China’s ‘Fashion Grandmas’: elderly social media influencers share inspiring messages about ageing
- The ‘Fashion Grandmas’ are a group of elderly influencers who are showing China that age is no barrier to elegance
- They do fashion live-streams, share positive messages about ageing, and speak out about domestic violence
Exquisitely dressed in a traditional cheongsam, or qipao, 76-year-old Sang Xiuzhu is one of an unlikely vanguard of elderly influencers storming Chinese social media with videos of glamour in the golden years.
Two years ago she joined the “Fashion Grandmas”, whose one-minute clips and live-streams of them turning Beijing’s streets into a catwalk are watched by millions of fans. They mix elegance with epithets of wisdom – on marriage, love and life – from a generation who are now increasingly integral to both the economy and online culture of China.
“Our young fans say they are not afraid of ageing after seeing grannies like us living fashionable and happy lives,” said Sang.

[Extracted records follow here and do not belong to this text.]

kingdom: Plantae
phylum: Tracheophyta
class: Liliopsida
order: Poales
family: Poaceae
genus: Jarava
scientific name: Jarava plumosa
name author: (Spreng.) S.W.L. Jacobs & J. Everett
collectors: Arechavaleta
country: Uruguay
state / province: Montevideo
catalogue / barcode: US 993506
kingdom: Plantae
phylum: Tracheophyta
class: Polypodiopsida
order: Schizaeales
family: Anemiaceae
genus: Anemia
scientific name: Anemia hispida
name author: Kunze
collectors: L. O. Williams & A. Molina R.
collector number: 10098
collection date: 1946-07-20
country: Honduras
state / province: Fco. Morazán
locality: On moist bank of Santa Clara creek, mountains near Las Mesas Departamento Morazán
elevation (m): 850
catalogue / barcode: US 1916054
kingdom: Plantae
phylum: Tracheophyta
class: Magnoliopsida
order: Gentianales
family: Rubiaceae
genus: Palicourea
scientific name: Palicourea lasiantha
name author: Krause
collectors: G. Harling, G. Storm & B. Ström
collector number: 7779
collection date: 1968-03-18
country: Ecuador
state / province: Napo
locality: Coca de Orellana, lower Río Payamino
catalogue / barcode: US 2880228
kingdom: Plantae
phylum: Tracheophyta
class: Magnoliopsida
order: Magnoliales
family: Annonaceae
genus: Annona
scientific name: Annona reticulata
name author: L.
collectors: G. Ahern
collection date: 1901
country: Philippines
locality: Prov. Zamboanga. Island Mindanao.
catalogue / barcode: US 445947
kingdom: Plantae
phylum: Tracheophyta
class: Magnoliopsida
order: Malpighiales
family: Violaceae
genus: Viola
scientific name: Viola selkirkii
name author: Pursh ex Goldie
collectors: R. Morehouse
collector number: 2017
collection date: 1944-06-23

It is an economy worth hundreds of billions of dollars, whose participants crave longevity, entertainment and consumer goods and are hooked, like everybody else, to their smartphones.
The “Fashion Grandmas” collective has 23 main members, and dozens more fringe contributors across the country, aged from their late 50s to mid-70s. They make money from pop-up ads in their videos and live-streaming product sales. “They can sell 200 units of a product within a minute of starting a stream,” says their agent, He Daling.
Showing joy to counter hate: a celebration of Chinatown seniors
Their videos also carry messages of inspiration, such as “beauty is not only for the young,” or “even the elderly can live a wonderful life!” as well as serious messages such as domestic violence.
One of their videos shows a man raising a hand to hit his girlfriend in a store, before a furious older woman grabs his arm and waves for him to be dragged away by security guards. “Domestic violence is illegal” reads the text on the screen, adding that it is shameful to hit women. Another shows a pregnant woman being threatened by her husband before an elegant granny has him pinned back in his chair by bodyguards and gives the woman a hug.
“The elderly should live how they want and be optimistic,” Sang said. “Age is just a number.”

A generation of Chinese born in the 1960s are reaching the mandatory retirement age of 60 for men and 55 for women. These new retirees are the first group to receive higher education after the Mao-era Cultural Revolution, which scorned the “bourgeois” pursuit of learning and left a generation without social mobility.
“They are richer and highly educated,” said Bian Changyong, chief executive of Beijing Dama Technology, which helps run the elderly influencers’ social media. “That improves the ‘cashability’ and quality of China’s elderly internet industry.”
The value of China’s “grey-haired” economy is estimated to reach 5.7 trillion yuan (nearly US$900 billion) this year, according to iiMedia Research.
Young people assume the elderly know nothing. Actually we know everything
Bian said the Covid-19 pandemic had also pushed the elderly online, hunting for shopping and entertainment.
To reach this vast, untapped pool of older consumers, Bian’s company also provides online courses for senior citizens to learn singing, dancing or kung fu through live-streaming channels.
“China’s mobile internet industry has earned money from every group … men, women, youngsters, parents, but not the elderly,” said Bian. “This could be the last structural opportunity of the industry.”

Granny Ruan Yaqing, 58, has her own video channel and uses an iPhone to reach over six million fans as she tours Beijing’s history and culture.
She fell into the world of video-streaming to avoid becoming a “nagging” presence stuck at home, she jokes. But she also carries a message on the virtues of age from a golden generation refusing to be pushed into the background of modern China.
“Young people assume the elderly know nothing,” she says. “Actually we know everything.”